What a great capture! This shot was taken near East Matagorda with an Olympus C750UZ. For me he took great advantage of the light and his very cooperative model.

Please assist me in thanking hOOter for sharing this wonderful image with us. Nearly 2/3 of all voters ranked this image in their top three.

Tech data -> Olympus C750 / ISO200 / SS 1/125 / f3.5

Runners-up to be posted tomorrow night.


----------



## Charles Helm (Oct 22, 2004)

Excellent! Congrats to Hooter.


----------



## galvetraz (Nov 29, 2005)

Great shot. congrats


----------



## Dorado-Mahi (May 23, 2004)

Congrats Hooter. A well deserved winning image.


----------



## TXPalerider (May 21, 2004)

Good on ya Hooter!! Congrats!!


----------



## pelican (May 22, 2004)

Congrats, hOOter ... very nice shot!


----------



## Koru (Sep 25, 2006)

I love this photo. A well deserved win hOOter! Congratulations.
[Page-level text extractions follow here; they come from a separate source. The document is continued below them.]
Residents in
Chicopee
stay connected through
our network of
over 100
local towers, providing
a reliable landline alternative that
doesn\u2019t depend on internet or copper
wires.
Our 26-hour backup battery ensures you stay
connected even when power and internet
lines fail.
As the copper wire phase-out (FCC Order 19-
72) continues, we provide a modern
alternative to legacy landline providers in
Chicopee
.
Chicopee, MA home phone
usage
_(Rusty that's a very cool frame!  Thank you for running this contest. You did an excellent job.)_


----------



## Gator_Nutz (Sep 27, 2006)

Way to go Hooter. Congratulations on a wonderful photo.


----------



## Freshwaterman (May 21, 2004)

Nice job,Hooter!


----------



## Dances With Fish (Jul 24, 2006)

Very nice indeed


----------



## richg99 (Aug 21, 2004)

Congratulations to Hooter...Well done and a very nice shot...Be sure to reward the model, too. regards, Rich


----------



## pelican (May 22, 2004)

Koru said:


> _(Rusty that's a very cool frame!  Thank you for running this contest. You did an excellent job.)_


Ditto, Rusty ... I was thinking the same things, shoulda said so.  Thanks, Karen for pointing it out!


----------



## MT Stringer (May 21, 2004)

Good job Hoot. Congratulations


----------



## MsAddicted (Jan 25, 2005)

Congrats hooter! Fine picture.


----------



## grayfish (Jul 31, 2005)

Congratulations hOOter. Very nice photo


----------



## my3peas (Jan 9, 2007)

Great capture! Congrats.


----------



## WhiteH20_Princess (Mar 30, 2006)

very deserving winner!!! There were lots of other good photos too!!


----------



## Pocketfisherman (May 30, 2005)

Nice shot Hooter !!


----------



## chicapesca (Jun 7, 2004)

*Congratulations!*

Congrats hOOter on a very nice pic! :dance: And thank you Rusty for everything you did to make this happen! :cheers:


----------



## wisslbritches (May 27, 2004)

When it was submitted I thought it'd be a winner. Great job!


----------



## hooter (Aug 12, 2005)

my thanks for all the comments... 

"Jackson" (the model) also sends his regards.

hOOter


----------



## Dances With Fish (Jul 24, 2006)

hooter said:


> my thanks for all the comments...
> 
> "Jackson" (the model) also sends his regards.
> 
> hOOter


 LOL


----------



## Shed Hunter (Mar 14, 2006)

*Winner!*

Great shot Hooter! Congrats.
SH


----------



## NVUS (Jun 13, 2005)

*Great Shot*

I love the picture, great job!


----------



## Captain Mike (Nov 20, 2006)

Hooter, now I'm going to have to go out and get another Lab. That shot really makes me miss my old dog...Great work...Congratulations

~Captain Mike


----------